Letters
Tell us what’s on your mind
BT’s Smart Hubs are modern abominations
I live in one of the towns (Dursley in Gloucestershire) that has rejected BT’s Smart Hubs (pictured below), and I’m glad they have. Dursley is a beautiful old market town, while these Hubs are modern abominations that belong in a seaside arcade. They are hideous.
Also, what’s the point of providing internet access when everyone has phones? The answer is that it’s an excuse just to show adverts on the screens. That’s the real reason BT wants to erect them. It’s about making money, not providing a community service.
Geoff Burgess
You pay to watch ITV ads, then again to remove them!

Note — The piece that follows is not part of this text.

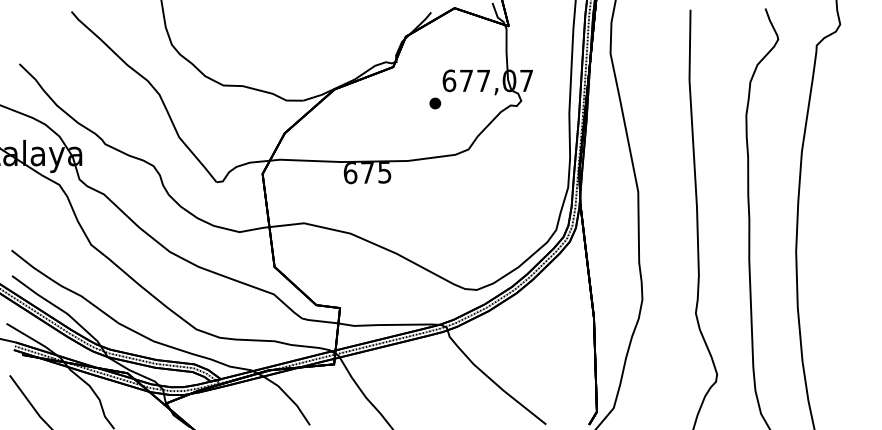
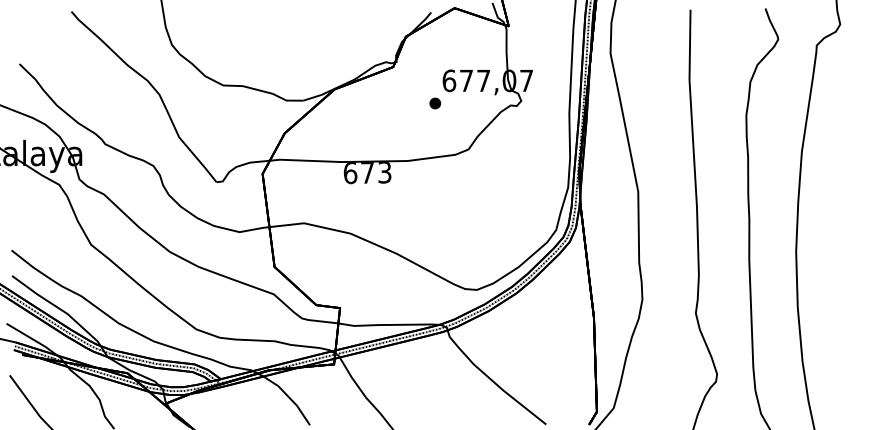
text at (384, 172): 675 -> 673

I don’t know how Rob Barnes can describe paying £59.99 a year for ITVX Premium as a bargain (Letters, Issue 712). What he didn’t mention is that he’s already paid £174.50 for the TV licence. It’s true that none of this goes to ITV, but you still need it to watch any live TV in the UK. In effect, he’s paid £174.50 to watch adverts on ITV, then another £59.99 to remove them! What madness.
Chris Holt
Never trust ‘lifetime’ claims in adverts
As a retired company lawyer, I was interested in your criticism of VPNSecure cancelling its “lifetime” subscriptions (Issue 712, page 21). I regularly had meetings with marketing executives trying to persuade them not to use that word in its adverts. They brazenly admitted that the public would assume it meant for their lifetime, even though there was no legal guarantee of this. It was cynical in the extreme.
Thankfully, towards the end of my career enough companies were being sued over misleading lifetime offers that the word became less popular with reckless marketing departments.